The experiments regarding producing natural solutions lead this thesis to discover that LCSs have an over-general issue when addressing domains that have an overlapping distribution, i.e. optimal rules’ encodings naturally share overlapped niches. The over-general issue causes LCSs to fail in maintaining the prediction performance, i.e. due to the optimal rules and over-general rules being repeatedly introduced and removed, training performance can never achieve 100% accuracy. This newly discovered issue inspires the development of the Absumption method as a complement to the existing Subsumption method, which continuously seeks to produce optimal rules by correcting over-general rules. Absumption not only improves LCSs’ prediction performance in overlapping domains but also enables LCSs to employ hundreds of cooperative rules to precisely represent an explored domain.

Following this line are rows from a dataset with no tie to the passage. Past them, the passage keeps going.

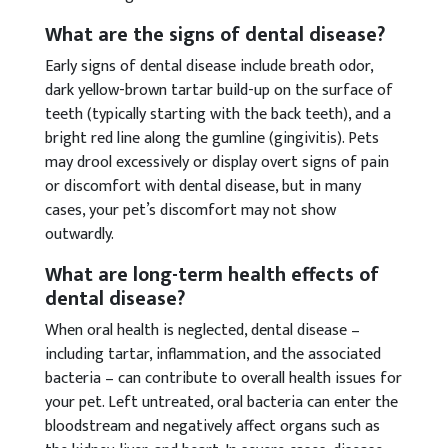
What are the signs of dental disease?
Early signs of dental disease include breath odor,
dark yellow-brown tartar build-up on the surface of
teeth (typically starting with the back teeth), and a
bright red line along the gumline (gingivitis). Pets
may drool excessively or display overt signs of pain
or discomfort with dental disease, but in many
cases, your pet’s discomfort may not show
outwardly.
What are long-term health effects of
dental disease?
When oral health is neglected, dental disease –
including tartar, inflammation, and the associated
bacteria – can contribute to overall health issues for
your pet. Left untreated, oral bacteria can enter the
bloodstream and negatively affect organs such as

The success of Absumption demonstrates LCSs’ capacity in addressing overlapping domains. However, introducing Absumption to LCSs does increase the cost of computer resources for training, which results in a need for more efficient exploration. Furthermore, LCSs employed search techniques tend to evolve maximally generalized rules, rather than produce rules that do not overlap with the existing rules in the population. Thus, [O]s do not fit LCSs’ fundamental search techniques. As a result, LCSs’ accurate models often do not contain an optimal solution, which results in the LCSs produced models being poorly interpretable. This hampers LCSs from being a good data-mining technique. In this thesis, the Absumption and Subsumption based Learning Classifier System (ASCS) is developed. ASCSs consider natural solution as the search objective and promote the Absumption mechanism and Subsumption mechanism as the primary search strategies. Thus, it is possible to remove the traditional evolutionary search algorithms, i.e. crossover, mutation, roulette wheel deletion, and competition selection. Experiments demonstrated that ASCSs can use thousands of cooperative rules to represent an explored domain and enable easy pattern visualization that was previously not possible.